Whether you are an individual taxpayer or a business owner, facing an IRS tax audit can be a frightening experience. While many people consider it a punishment, an audit is generally triggered by simple errors or mistakes made during the tax return process.

Even though every scenario is unique, there are numerous common factors that can ultimately lead to a tax audit, including:

  • Failing to accurately report income: Many people do not realize that when an employer sends a W-2 with income information, they send the same data to the IRS. With this data in hand, the IRS takes the time to compare what you’ve reported on your tax return to the information provided directly to them from the employer.

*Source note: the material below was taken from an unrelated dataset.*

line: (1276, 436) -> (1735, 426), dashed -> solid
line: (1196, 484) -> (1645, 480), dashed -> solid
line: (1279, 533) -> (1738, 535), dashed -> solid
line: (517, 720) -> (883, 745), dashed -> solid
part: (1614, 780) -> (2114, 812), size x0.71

A significant mismatch will likely trigger an audit.
  • Claiming unrealistic deductions: Using your reported income as a guide, the IRS will immediately flag deductions that seem out of proportion to your income. Charitable donations, for example, are a good way to increase the overall amount of your deductions but claiming that you donated the equivalent of 30% or 40% of your income will likely trigger an audit.

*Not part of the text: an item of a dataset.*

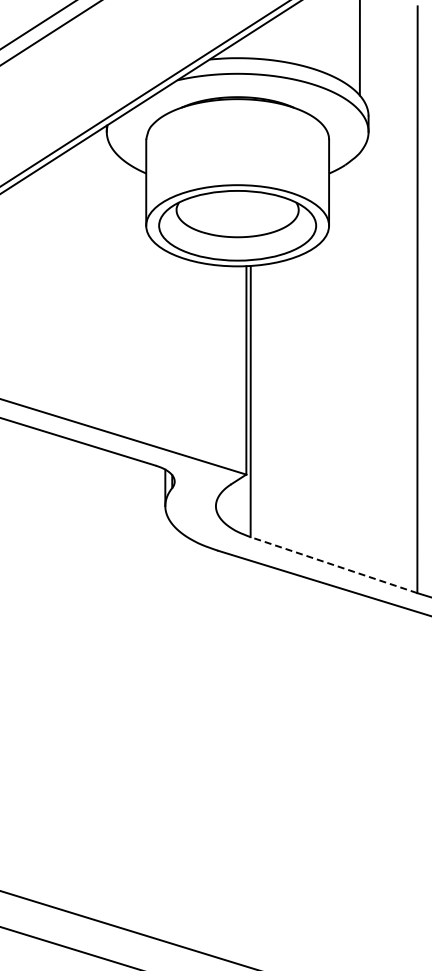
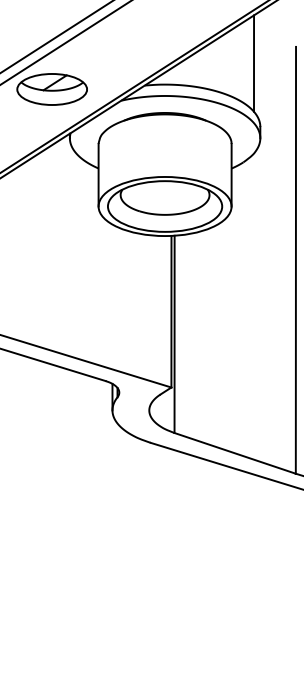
part: (82, 64) -> (52, 89), added
line: (334, 565) -> (235, 453), dashed -> solid

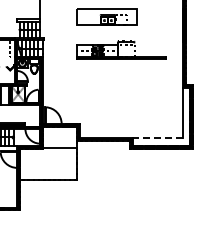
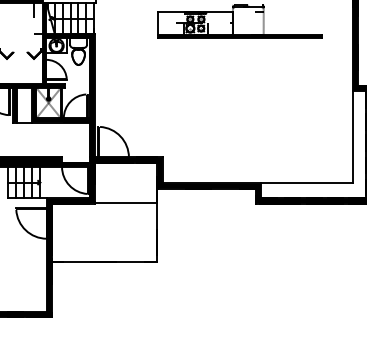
line: (158, 137) -> (307, 182), dashed -> solid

  • Miscalculations or typos in your return: Even though tax preparation software has many checks and balances included, they do not always prevent typos and mathematical errors. Miscalculations, outside of simple rounding errors, can greatly impact the accuracy of the tax paperwork, raising red flags in the IRS.

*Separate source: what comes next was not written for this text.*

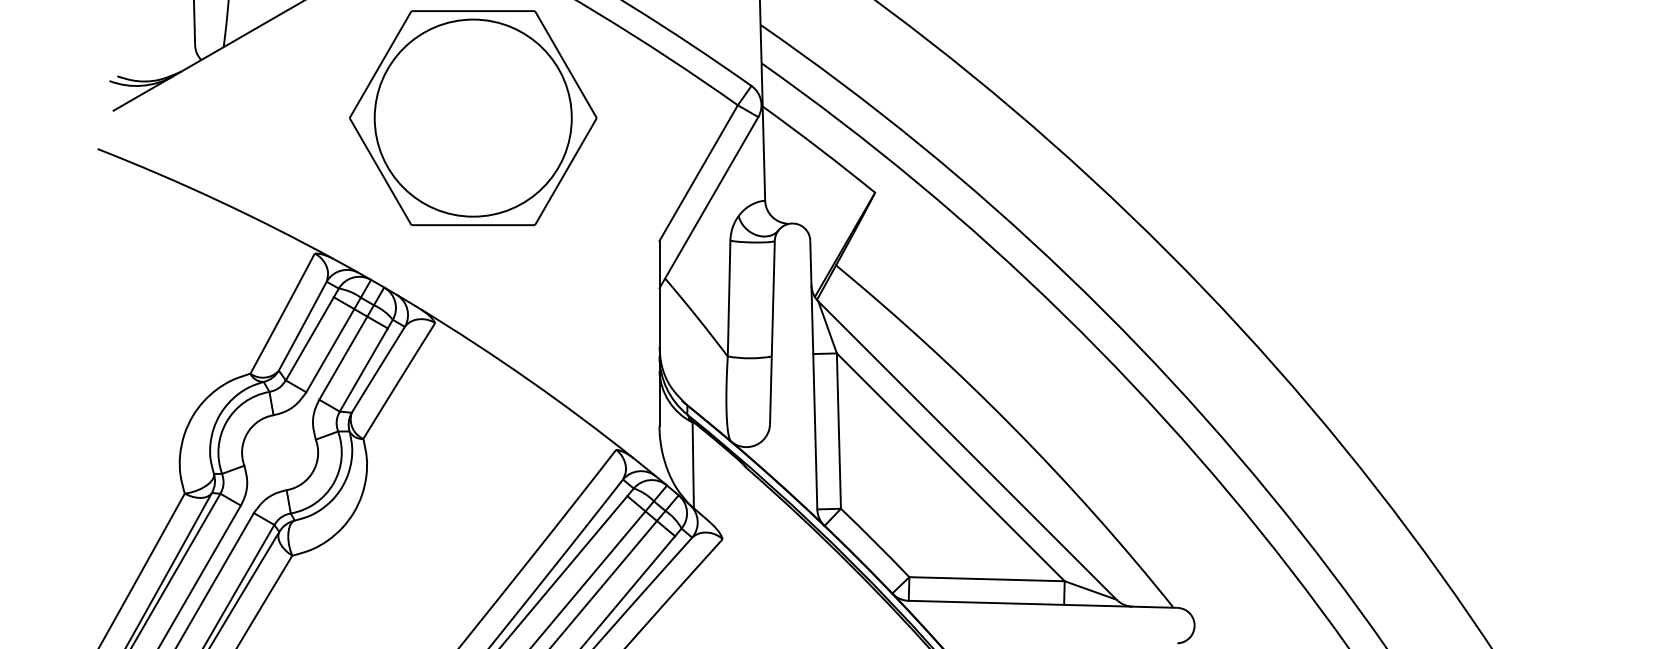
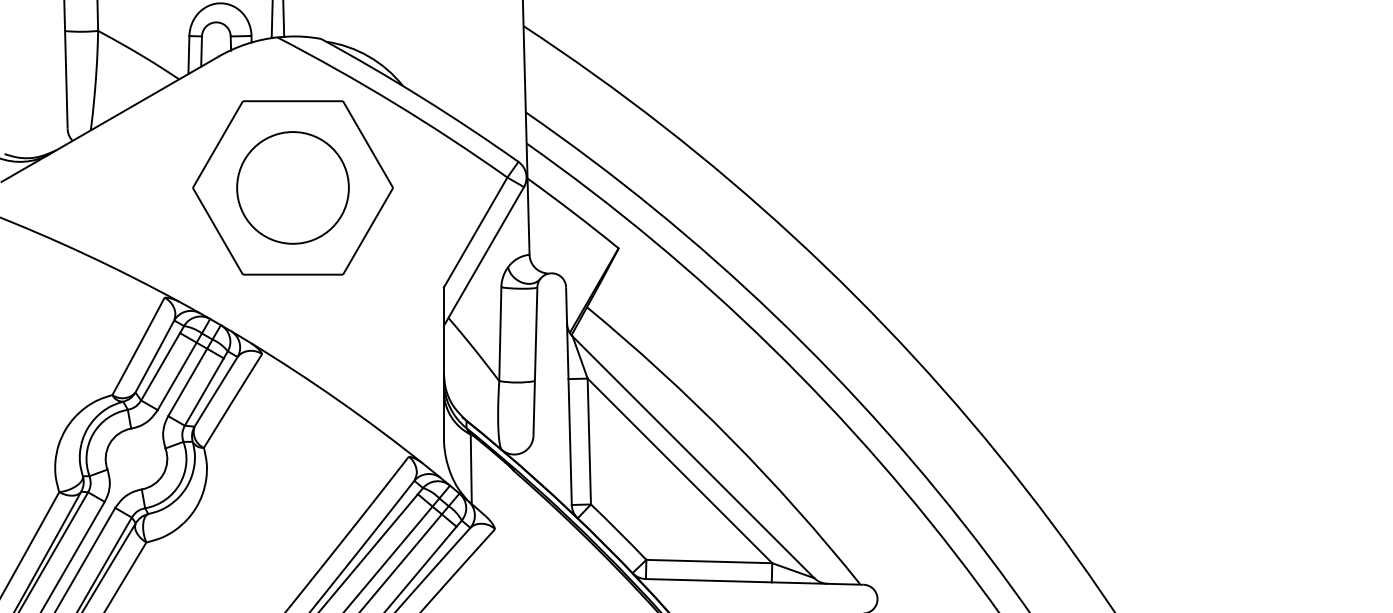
circle: (472, 117) -> (292, 187), size x0.7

  • Failing to understand deductions: While many deductions might seem to apply on the surface, there are often complex nuances associated with each one. It is not uncommon for individuals to become confused claiming business expenses or a home office deduction without a detailed understanding of the rules. Incorrectly claiming a deduction will often trigger an IRS audit.

For many people, careful tax preparation is the central key to avoiding an audit. While most tax preparation software includes tips and keys, triggering an IRS tax audit is a distinct possibility. Do not hesitate to seek guidance in these matters to avoid unnecessary complications.